Considering DPs prominence, the multiferroic materials having both ferroelectric and ferromagnetic orderings based novel double perovskite electronic material Bi2MnNiO6 has been formulated and fabricated by using solid state reaction route. In this studied material Bi+3 ions are positioned at A-site and magnetic elements Ni+2 and Mn+4 ions are well-ordered at the B and B’ site. An attempt has been made to provide its structural, morphological, dielectric as well as electrical characteristics which can be use full for development of electronic device and sensor.

To do →
• a. Decide whether each statement agrees with the passage on Bi2MnNiO6, answering yes or no and quoting the deciding words: (i) the material was made by a solid state reaction route; (ii) Bi+3 ions sit at the B site; (iii) Ni+2 and Mn+4 ions are ordered at the B and B’ site.
• b. In the listing below, write out word for word the part that opens with the line containing "Give the centreline" and closes with the line containing "road 2 (track): [(260,246),(0,205)]", including both of those lines.

Input →
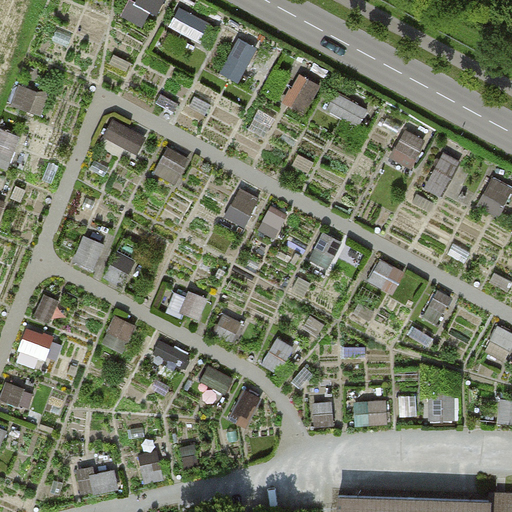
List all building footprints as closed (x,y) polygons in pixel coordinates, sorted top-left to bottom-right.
[(137,0),(130,16),(150,25),(161,0),(137,0)] [(178,7),(171,29),(206,39),(213,17),(178,7)] [(221,72),(241,82),(259,46),(240,36),(221,72)] [(285,98),(309,111),(323,83),(300,71),(285,98)] [(44,113),(49,91),(19,85),(14,106),(44,113)] [(336,91),(328,109),(362,123),(370,105),(336,91)] [(140,153),(149,135),(114,117),(105,135),(140,153)] [(408,127),(393,156),(415,167),(430,138),(408,127)] [(0,128),(0,164),(12,167),(20,133),(0,128)] [(158,173),(180,181),(189,154),(167,147),(158,173)] [(444,194),(459,159),(444,153),(430,188),(444,194)] [(511,183),(494,175),(481,204),(502,214),(511,193),(511,183)] [(246,225),(262,199),(241,186),(225,213),(246,225)] [(0,192),(0,218),(1,219),(9,196),(0,192)] [(272,207),(265,229),(279,234),(287,212),(272,207)] [(331,268),(343,239),(323,230),(311,259),(331,268)] [(85,234),(75,260),(95,268),(105,242),(85,234)] [(395,293),(407,271),(382,257),(370,279),(395,293)] [(193,291),(184,309),(199,316),(208,299),(193,291)] [(127,346),(137,324),(117,315),(107,337),(127,346)] [(42,368),(53,333),(29,325),(18,360),(42,368)] [(487,349),(507,358),(511,348),(511,330),(499,325),(487,349)] [(162,338),(155,354),(185,366),(192,351),(162,338)] [(281,368),(294,346),(282,339),(269,362),(281,368)] [(228,391),(235,378),(210,365),(203,379),(228,391)] [(8,382),(2,399),(28,407),(34,390),(8,382)] [(511,399),(502,400),(501,418),(511,417),(511,399)] [(0,452),(10,429),(0,424),(0,452)] [(84,495),(121,485),(115,464),(79,473),(84,495)] [(491,500),(339,496),(338,511),(511,511),(511,507),(511,508),(501,507),(490,507),(491,500)]
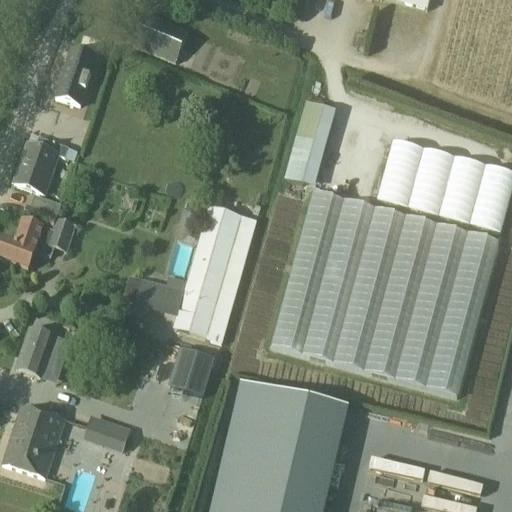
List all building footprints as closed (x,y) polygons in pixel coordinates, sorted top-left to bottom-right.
[(144,20),(143,19),(130,51),(175,68),(188,37),(182,34),(187,20),(150,4),(144,20)] [(113,47),(89,36),(82,57),(70,53),(54,102),(80,110),(84,97),(97,101),(113,47)] [(304,104),(287,184),(320,190),(336,111),(304,104)] [(57,149),(54,158),(27,149),(13,189),(43,199),(56,160),(70,165),(73,154),(57,149)] [(269,351),(455,402),(497,247),(311,197),(269,351)] [(58,219),(56,218),(27,208),(22,222),(51,232),(52,232),(53,233),(56,224),(58,219)] [(184,296),(176,322),(172,336),(205,345),(221,350),(257,226),(241,221),(229,217),(208,211),(184,296)] [(194,232),(200,228),(202,223),(197,216),(192,215),(186,218),(184,224),(189,231),(194,232)] [(56,224),(53,233),(52,235),(51,234),(22,225),(14,247),(0,242),(0,263),(27,274),(33,257),(42,260),(50,262),(53,254),(65,258),(74,231),(56,224)] [(135,311),(176,322),(184,296),(142,284),(135,311)] [(29,333),(14,374),(40,383),(55,341),(29,333)] [(203,402),(214,364),(213,364),(180,354),(178,353),(167,392),(202,402),(203,402)] [(239,391),(210,511),(314,511),(337,415),(239,391)] [(21,410),(1,468),(45,482),(64,425),(21,410)] [(101,447),(108,428),(91,422),(84,441),(101,447)]
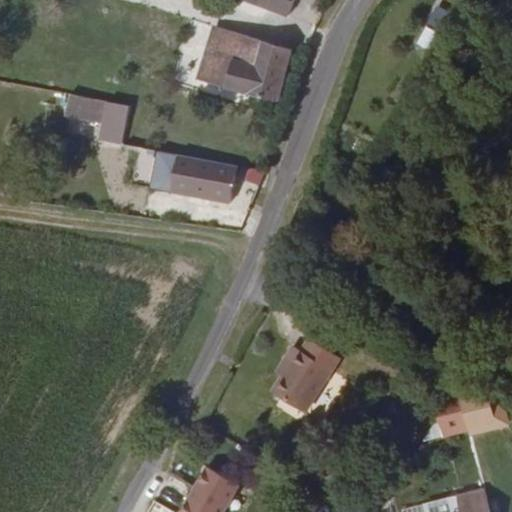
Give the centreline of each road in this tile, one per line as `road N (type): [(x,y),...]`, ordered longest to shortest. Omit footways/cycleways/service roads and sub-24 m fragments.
road 1 (residential): [(360,0),(198,385),(129,511)]
road 2 (track): [(260,246),(0,205)]
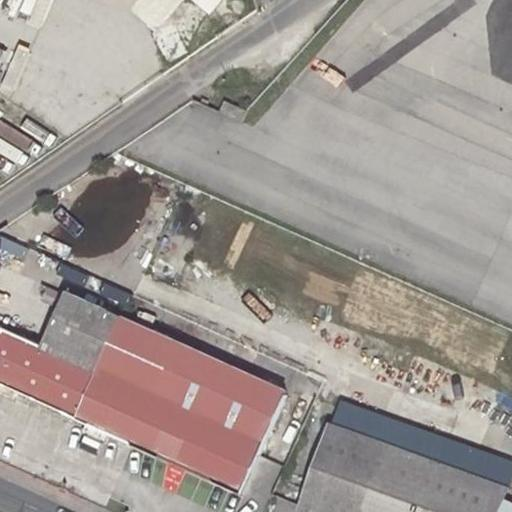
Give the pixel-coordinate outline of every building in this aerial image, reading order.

Completed exercise →
• a.
(i) Yes: "fabricated by using solid state reaction route"
(ii) No: "Bi+3 ions are positioned at A-site"
(iii) Yes: "magnetic elements Ni+2 and Mn+4 ions are well-ordered at the B and B’ site"

• b.
Give the centreline of each road in this tile, one per line as `road N (type): [(x,y),...]`, ordered longest to shortest. Omit footways/cycleways/service roads and sub-24 m fragments.
road 1 (residential): [(360,0),(198,385),(129,511)]
road 2 (track): [(260,246),(0,205)]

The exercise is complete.